Even further back in time, more than 2,500 years ago, the Buddha called this world an illusion, as did Hindu philosophers before him. That was probably the best analogy available at the time to say that reality is at the root non-material. Other sages and mystics have likened reality to a dream – something that only exists in our minds. Both are great metaphors, although they fail to explain why we all seem to be sharing a similar dream or illusion.

The virtual reality model holds the combined explanatory power of the dream, illusion and clockwork metaphors, and more. It can be understood by most members of modern society. Even so, it won’t appeal to everybody, but that is true for all metaphors. It is also true for other parts of My Big TOE terminology.

If reality is like a dream, then the virtual reality model explains
why we´re all part of the same dream.

Metaphysical Terminology Used in My Big TOE

As any newcomer soon discovers, My Big TOE uses some highly idiosyncratic terminology related to the larger reality, especially when describing the various functions of consciousness (Free Will Awareness Units, Individuated Units of Consciousness, the Larger Consciousness System).

These terms, again, are based on information technology, but not only because that fits the virtual reality model. The idea is to avoid any metaphysical terms used by religious traditions because they are laden with all sorts of emotional baggage and counterproductive beliefs.

Few things are more unhelpful for understanding the larger reality than preconceived notions and beliefs, whether they’re about karma and reincarnation or about God, Heaven and the soul. All beliefs – religious, scientific, cultural or personal – limit our ability to be open to new experiences and fresh interpretations of what seems familiar. Beliefs are always a problem.

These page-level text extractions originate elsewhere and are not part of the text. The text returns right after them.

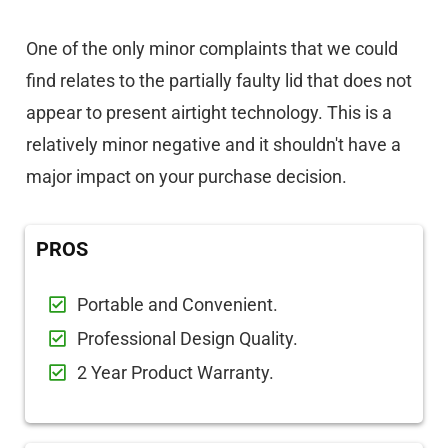
One of the only minor complaints that we could
find relates to the partially faulty lid that does not
appear to present airtight technology. This is a
relatively minor negative and it shouldn't have a
major impact on your purchase decision.
PROS
Portable and Convenient.
Professional Design Quality.
2 Year Product Warranty.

So, even if you do find My Big TOE a highly useful model of reality, you should not believe that there actually is such a thing as a Free Will Awareness Unit – this really is just a metaphor! Consciousness is non-physical. All we can do when talking about consciousness is to describe its functions or compare one type of conscious experience to another. Both inevitably require a certain level of abstraction.

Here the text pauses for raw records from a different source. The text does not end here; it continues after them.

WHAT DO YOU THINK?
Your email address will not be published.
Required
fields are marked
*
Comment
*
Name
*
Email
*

The last thing MBT intends to do is start a new religion, with its own terminology and scripture to believe in. On the contrary, we need to go through life with open-minded skepticism. Believe nothing, consider everything a possibility, and always apply sensibility and reason when trying to assess the probabilities of what may or may not be true.

Which brings us to one final point about metaphors.

The Limitations of Metaphors

Every metaphor has its limitations, and it’s easy to stretch a metaphor beyond its usefulness. If you tell your loved one that her eyes are blue as the ocean, you obviously don’t mean to discuss whether they are azure, indigo or navy blue, or whether they resemble the Atlantic or the Pacific Ocean.

We usually know intuitively when a metaphor reaches its breaking point. We can also see the problems created when organized religions ask their faithful to take literally metaphors that may have worked in a particular context two thousand years ago but are now well past their sell-by date. All metaphors and models must be regularly checked for updates.

My Big TOE is a scientific model of reality. It’s important not to fall into the trap of confusing the model of reality with reality itself. A model is a tool meant to be used, not to be believed in. It has often been said that a map is not the same as the territory – it’s just a tool to help us navigate unfamiliar ground. In the same vein, My Big TOE and all its metaphors are just tools to help us understand, make sense of, and talk about, the larger reality and our place in it.

So don’t get hung up on the metaphors used in My Big TOE. If you want, make up your own! In fact, you are strongly encouraged to create your own Big TOE rather than to blindly adopt someone else’s model.

But don’t be too quick in discarding the My Big TOE metaphors, either. Give them a fair chance and try to see their value in explaining your own life experience.

A map may use fonts and colors you don’t like, and yet it will still get you safely to your destination.